Autres écrits : Ana de Guy Patin :
Borboniana 8 manuscrit, note 28.
Note [28]

« à la louange de la médecine. “ Voyez Swertius dans l’Athenæ Belgicæ, au bas de la page 501. ” {a} Quand Lipse fit ses harangues, il enseignait les belles-lettres à Iéna en Allemagne. {b} “ La religion n’était alors pas encore devenue son métier. ” » {c}


  1. Le passage mis entre guillemets anglais est une addition marginale du manuscrit.

    L’avant-dernière ligne de la rubrique consacrée à Juste Lipse (Iustus Lipsius, page 501) dans l’« Athènes belge », {i} donne cette indication :

    Orationes, quas Ienenses Lipsii nomine vulgarunt, sunt supposititiæ et confictæ.

    [Les Discours d’Iéna, qu’on a publiés sous le nom de Lipse, sont supposés et forgés de toutes pièces].

    Cela conduit à un ouvrage rare (qu’il m’aurait été difficile de trouver autrement) intitulé :

    Justi Lipsii Orationes octo Jenæ potissimum habitæ, e tenebris erutæ, et in gratiam studiosæ juventutis foras productæ.

    [Huit Discours de Juste Lipse, principalement prononcés à Iéna, sortis de l’oubli et publiés pour le profit de la jeunesse studieuse]. {ii}

    La préface de Lipse, adressée à Dorothée-Suzanne von Simmern, princesse palatine du Rhin (morte en 1592), est datée du 3 juin 1583 : soit huit ans avant la conversion de Lipse au catholicisme, et dix ans après son séjour à Iéna (1572-1574). {iii}

    Rien dans cette analyse ne met franchement en doute l’authenticité des huit discours ; quant au style latin si controversé de Lipse, le Borboniana incite à en regarder les titres :

    1. Oratio de Obitu illustrissimi principis Johannis Guilielmis Ducis Saxoniæ [Discours sur la mort de l’illustrissime prince Jean Guillaume de Saxe-Weimar] ; {iv}

    2. Oratio Iusti Lipsii Iscani, habita Jenæ anno 1572. cum inciperet publice interpretari Cornelium Tacitum [Discours de Juste Lipse, natif d’Isca, {v} prononcé à Iéna l’an 1572 quand il commençait à commenter Tacite] ;

    3. Oratio habita Jenæ, cum inciperet publice interpretari Epistolas ad Atticum Ciceronis.

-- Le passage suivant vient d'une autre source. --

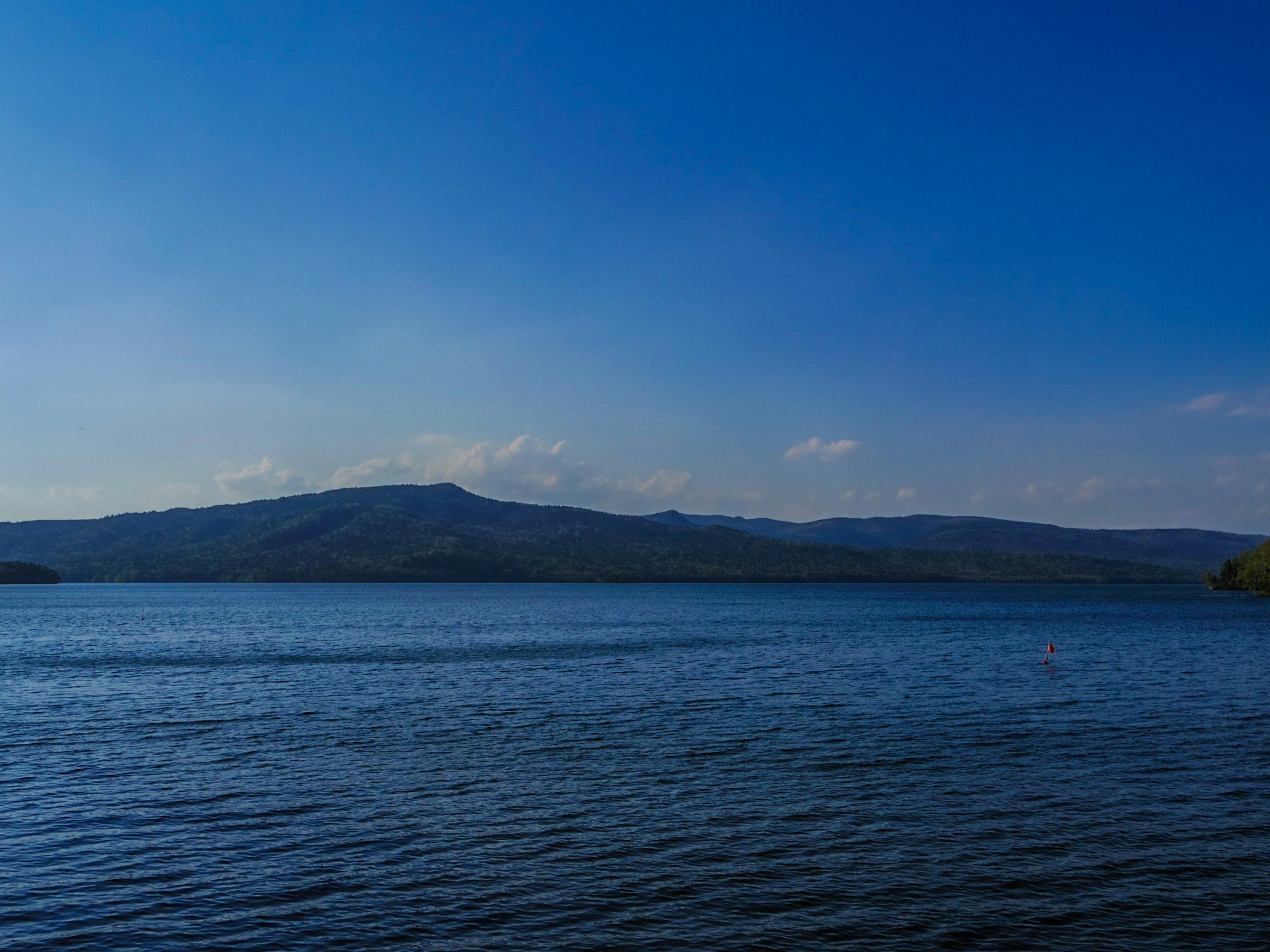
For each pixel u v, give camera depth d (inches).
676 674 2524.6
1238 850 959.6
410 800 1141.7
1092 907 818.2
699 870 902.4
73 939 754.8
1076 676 2470.5
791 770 1306.6
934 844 978.1
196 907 813.9
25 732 1619.1
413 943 746.8
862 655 3142.2
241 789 1198.3
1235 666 2721.5
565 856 938.7
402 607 7824.8
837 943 749.9
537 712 1834.4
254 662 2906.0
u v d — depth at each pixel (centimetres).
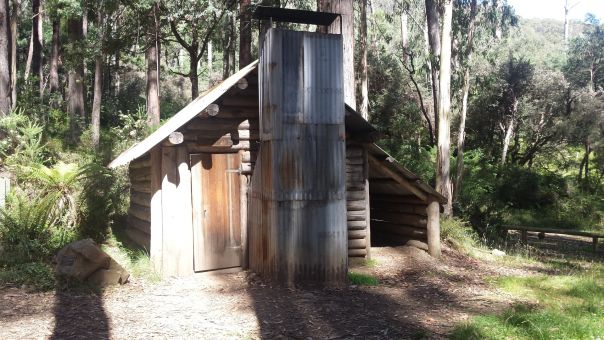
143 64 3359
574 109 3073
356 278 798
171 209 793
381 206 1159
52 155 1438
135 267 788
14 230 821
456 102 3028
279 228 746
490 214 1578
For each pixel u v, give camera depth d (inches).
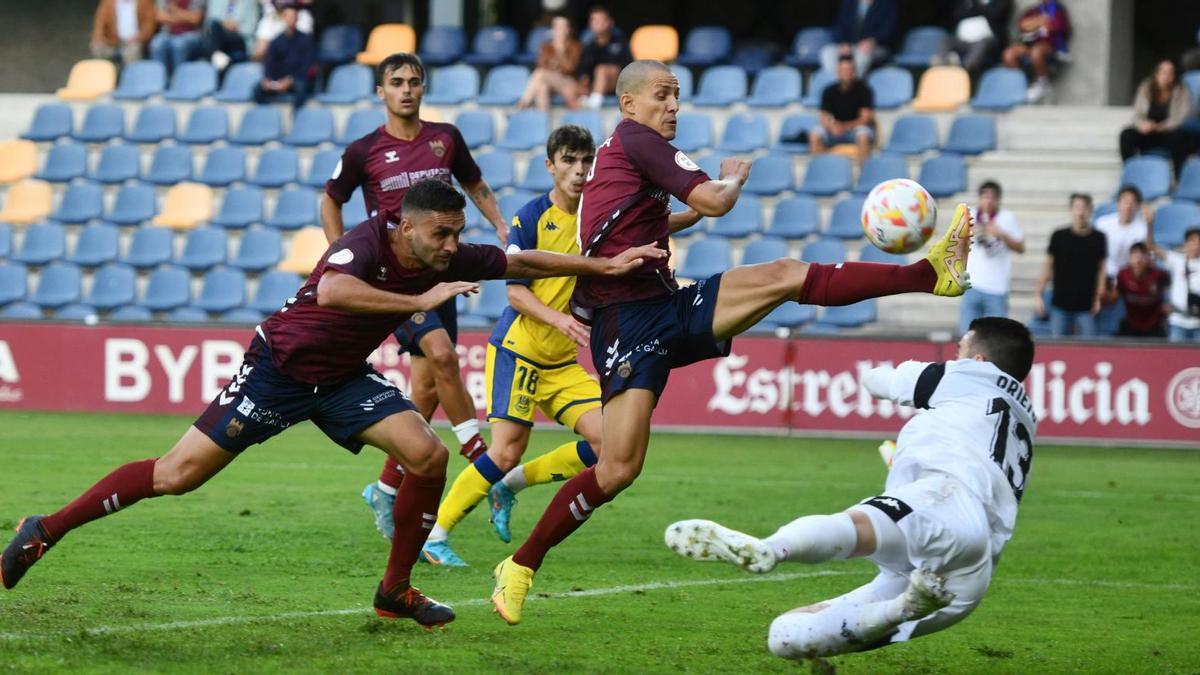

De ratione interpretandi Ciceronis [Discours prononcé à Iéna quand il commençait à commenter les Lettres à Atticus de Cicéron. La manière d’interpréter Cicéron] ;

    4. Oratio de Concordia, habita Jenæ xxiix. Julii, Hora Octava, Anno 1573 ; In promotione vii. Magistrorum [Discours sur la Concorde, prononcé le 28 juillet 1573 à huit heures du matin, pour la promotion de huit maîtres] ; avec deux annexes, Responsio Iusti Lipsii ad petitionem M. Ægidii Salii pro Candidatis [Réponse de Juste Lipse à la harangue que M. Ægidius Salius a prononcée au nom des postulants], et Leges juramenti. Ceremoniæ [Articles du serment. {vi} Cérémonies] ; {vii}

    5. Oratio pro defendendo Cicerone in criminibus ei objectis [Discours pour défendre Cicéron des accusations portées contre lui] ;

    6. Oratio utrum a solo Cicerone petenda sit eloquentia [Discours sur la question : l’éloquence n’est-elle à chercher que dans Cicéron ?]

    7. Oratio Utrum duæ illæ adversariæ Orationes, quæ nuper in his Scholis, Ciceronis et Salustii esse adsertæ sunt ; revera sint Salustii aut Ciceronis [Discours sur la question : les deux discours contradictoires qu’on a récemment attribués dans ces Écoles à Cicéron et à Salluste, ne devraient-ils pas, au contraire, être attribués à Salluste et à Cicéron ?]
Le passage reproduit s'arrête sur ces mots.